Se han dicho y se dirán muchas cosas sobre las homilías. Las hay buenas y malas. Las hay improvisadas y bien preparadas. Las hay cortas y largas.
Los bautizados escuchan la homilía desde su propia experiencia y formación. Algunos perciben que la homilía no les enseña nada. Otros piensan que es demasiado elevada.
Los sacerdotes viven el momento de la homilía desde actitudes diferentes. Algunos preferirían no dar homilías.
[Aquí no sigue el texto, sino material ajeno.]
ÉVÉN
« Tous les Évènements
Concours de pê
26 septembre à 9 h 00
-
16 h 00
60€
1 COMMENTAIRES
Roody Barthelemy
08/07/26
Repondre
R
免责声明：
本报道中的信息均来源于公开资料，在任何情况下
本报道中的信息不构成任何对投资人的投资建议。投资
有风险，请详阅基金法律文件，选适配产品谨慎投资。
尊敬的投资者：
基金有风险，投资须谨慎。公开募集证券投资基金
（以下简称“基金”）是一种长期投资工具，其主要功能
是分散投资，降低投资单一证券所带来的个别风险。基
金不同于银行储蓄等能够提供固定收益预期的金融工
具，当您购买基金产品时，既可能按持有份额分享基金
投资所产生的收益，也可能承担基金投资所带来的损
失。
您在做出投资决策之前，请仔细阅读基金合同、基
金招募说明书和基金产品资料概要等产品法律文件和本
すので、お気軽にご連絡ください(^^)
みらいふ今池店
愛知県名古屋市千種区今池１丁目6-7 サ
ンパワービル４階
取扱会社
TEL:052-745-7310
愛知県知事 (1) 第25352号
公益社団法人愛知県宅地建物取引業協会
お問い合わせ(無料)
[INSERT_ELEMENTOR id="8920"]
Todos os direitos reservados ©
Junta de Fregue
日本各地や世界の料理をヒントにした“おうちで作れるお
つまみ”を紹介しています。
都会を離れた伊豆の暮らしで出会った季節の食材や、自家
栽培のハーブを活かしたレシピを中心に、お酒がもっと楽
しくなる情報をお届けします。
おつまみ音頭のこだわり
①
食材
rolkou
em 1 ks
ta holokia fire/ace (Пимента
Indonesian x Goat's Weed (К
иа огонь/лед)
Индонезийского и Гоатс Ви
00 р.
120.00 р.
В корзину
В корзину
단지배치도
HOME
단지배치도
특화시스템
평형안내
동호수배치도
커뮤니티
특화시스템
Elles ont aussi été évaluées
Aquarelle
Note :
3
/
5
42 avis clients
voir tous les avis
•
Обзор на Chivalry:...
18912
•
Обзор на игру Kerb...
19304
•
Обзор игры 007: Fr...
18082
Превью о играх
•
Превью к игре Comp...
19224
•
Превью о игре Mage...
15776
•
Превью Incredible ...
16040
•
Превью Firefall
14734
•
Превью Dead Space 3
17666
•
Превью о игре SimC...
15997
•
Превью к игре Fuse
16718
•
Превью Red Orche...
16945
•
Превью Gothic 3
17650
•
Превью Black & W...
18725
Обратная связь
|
Otros las dan con excesiva amplitud, casi como si fuera una conferencia en la que mostrar su mucha sabiduría.
A lo largo de los siglos la Iglesia ha dado diversas indicaciones sobre la homilía, para que pueda convertirse en un momento hermoso de la misa, pero no el más importante.
En la exhortación “Evangelii gaudium”, el Papa Francisco dedicó una amplia serie de reflexiones y consejos sobre las homilías, pues cuando están bien preparadas pueden ser de gran ayuda para toda la comunidad.
De vez en cuando, a los sacerdotes nos viene muy bien releer los diversos consejos que el Magisterio ofrece sobre las homilías, para mejorarlas y para que encajen de modo adecuado en la liturgia eucarística.
Porque quizá esa sea una de las pistas mejores para que las homilías sean buenas (o, si somos un poco minimalistas, no tan malas...): que los sacerdotes tengamos siempre presente que la Eucaristía es el centro de la vida de la Iglesia, la participación completa en el gran misterio de la Pascua de Cristo.
Si recordamos esta verdad, evitaremos que la homilía sea una especie de “objeto” personal usado según los gustos de cada uno, como si fuese la oportunidad para expresar las propias ideas.
Al mismo tiempo, nos esforzaremos para que cada homilía quede bien encuadrada en la belleza de lo que ocurre en cada misa, la cual es “el memorial sacrificial en que se perpetúa el sacrificio de la cruz, y el banquete sagrado de la comunión en el Cuerpo y la Sangre del Señor” (“Catecismo de la Iglesia Católica”, n. 1382).